Baptist University chief puts job on the line in fight to stop coveted site being used for flats

PUBLISHED : Tuesday, 11 February, 2014, 4:33am
UPDATED : Tuesday, 11 February, 2014, 4:41pm

Baptist University's president yesterday repeated his vow to step down if a site in Kowloon Tong identified for the university's Chinese medicine hospital is instead used for luxury flats.

Professor Albert Chan Sun-chi made his remarks ahead of a Town Planning Board meeting next month that will discuss the government's request to rezone the former Lee Wai Lee campus away from education use. Some 28,800 people - including many students and academics at the university - have written to the board opposing the plan, with just eight expressing support.

Chan also questioned the government's planned traditional Chinese medicine hospital in Tseung Kwan O. He said the proposal would not serve the same educational purpose as the hospital his university plans.

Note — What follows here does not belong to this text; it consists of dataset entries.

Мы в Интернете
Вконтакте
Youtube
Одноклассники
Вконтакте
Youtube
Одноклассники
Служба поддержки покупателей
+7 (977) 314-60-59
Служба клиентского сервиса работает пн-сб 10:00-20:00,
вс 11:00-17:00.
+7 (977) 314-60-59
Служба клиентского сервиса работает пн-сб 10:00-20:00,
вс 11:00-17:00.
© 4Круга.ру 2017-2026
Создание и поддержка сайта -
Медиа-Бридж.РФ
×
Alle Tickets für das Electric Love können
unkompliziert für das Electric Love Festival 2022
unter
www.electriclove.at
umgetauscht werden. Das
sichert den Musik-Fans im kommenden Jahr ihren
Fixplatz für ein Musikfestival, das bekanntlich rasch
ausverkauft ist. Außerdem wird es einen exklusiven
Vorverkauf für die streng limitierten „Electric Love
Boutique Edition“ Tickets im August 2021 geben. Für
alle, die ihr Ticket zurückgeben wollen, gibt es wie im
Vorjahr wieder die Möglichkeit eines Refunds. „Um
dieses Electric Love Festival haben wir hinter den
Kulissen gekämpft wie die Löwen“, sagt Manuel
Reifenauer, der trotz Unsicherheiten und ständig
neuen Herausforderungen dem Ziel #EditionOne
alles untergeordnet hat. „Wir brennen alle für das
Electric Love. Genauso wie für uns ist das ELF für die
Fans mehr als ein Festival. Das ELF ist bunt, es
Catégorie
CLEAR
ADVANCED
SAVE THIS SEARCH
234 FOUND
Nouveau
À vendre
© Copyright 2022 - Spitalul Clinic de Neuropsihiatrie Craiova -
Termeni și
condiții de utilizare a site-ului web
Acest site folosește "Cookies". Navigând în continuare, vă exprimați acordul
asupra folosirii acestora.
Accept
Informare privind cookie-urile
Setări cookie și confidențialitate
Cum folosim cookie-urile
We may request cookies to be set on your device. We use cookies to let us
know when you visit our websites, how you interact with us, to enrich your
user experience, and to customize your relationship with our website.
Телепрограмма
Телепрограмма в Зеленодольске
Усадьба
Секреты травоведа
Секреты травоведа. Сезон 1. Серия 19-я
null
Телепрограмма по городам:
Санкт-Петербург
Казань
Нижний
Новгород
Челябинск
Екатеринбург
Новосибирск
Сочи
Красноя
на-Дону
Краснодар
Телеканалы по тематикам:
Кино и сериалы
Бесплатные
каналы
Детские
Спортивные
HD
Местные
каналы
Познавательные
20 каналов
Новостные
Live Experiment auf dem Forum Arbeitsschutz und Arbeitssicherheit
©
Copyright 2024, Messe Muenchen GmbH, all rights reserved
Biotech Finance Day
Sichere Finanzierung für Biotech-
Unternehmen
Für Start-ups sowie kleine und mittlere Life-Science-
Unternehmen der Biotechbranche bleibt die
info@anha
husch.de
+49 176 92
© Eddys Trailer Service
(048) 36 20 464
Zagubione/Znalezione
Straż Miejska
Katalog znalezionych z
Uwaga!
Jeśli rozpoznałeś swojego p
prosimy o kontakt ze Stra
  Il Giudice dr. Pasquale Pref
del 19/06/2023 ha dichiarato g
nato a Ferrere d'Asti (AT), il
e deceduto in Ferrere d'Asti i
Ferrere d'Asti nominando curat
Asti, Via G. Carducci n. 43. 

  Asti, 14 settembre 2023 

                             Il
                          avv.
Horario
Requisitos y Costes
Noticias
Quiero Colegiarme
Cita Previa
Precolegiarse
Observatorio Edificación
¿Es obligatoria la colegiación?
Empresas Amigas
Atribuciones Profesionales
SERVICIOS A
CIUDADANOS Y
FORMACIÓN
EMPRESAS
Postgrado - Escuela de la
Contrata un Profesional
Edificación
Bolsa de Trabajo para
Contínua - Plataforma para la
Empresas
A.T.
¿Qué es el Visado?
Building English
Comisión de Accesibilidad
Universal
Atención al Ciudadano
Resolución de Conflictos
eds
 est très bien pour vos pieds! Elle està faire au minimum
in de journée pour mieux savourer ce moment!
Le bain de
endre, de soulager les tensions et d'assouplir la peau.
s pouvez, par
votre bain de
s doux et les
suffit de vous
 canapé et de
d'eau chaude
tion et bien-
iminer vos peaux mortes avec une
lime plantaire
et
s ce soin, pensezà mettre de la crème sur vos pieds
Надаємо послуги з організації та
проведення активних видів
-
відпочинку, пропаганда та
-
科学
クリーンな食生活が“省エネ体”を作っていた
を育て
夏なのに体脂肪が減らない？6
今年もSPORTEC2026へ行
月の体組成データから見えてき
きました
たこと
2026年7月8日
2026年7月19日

Chan's term expires next year and he refused to say whether the hospital would be an issue in contract renewal talks.

Asked about his earlier pledge to quit if the rezoning was accepted, Chan said: "As an educator, one has to hold himself accountable to the principles of education. Therefore, any pledges will have to be honoured."

But he expressed high hopes that the board would shun the government's request.

"I have strong confidence ... that the board members possess the wisdom to make a good decision [as] the place is just not suitable for luxury flats."

Speaking at the university's Lunar New Year celebration, Chan said the university would put to the board a new plan including a student activity building along with the hospital and 1,700-bed dormitory.

He said the development would benefit local residents, as well as the university.

On Chief Executive Leung Chun-ying's announcement last month of a Chinese medicine hospital in Tseung Kwan O, Chan welcomed the idea but was not sure it was what the city needed.

"Chinese medical practitioners nurtured by local universities need a good place in Hong Kong to take up internships," he said. "Therefore, a teaching hospital is much needed."

The Town Planning Board meeting is expected to take place on March 10.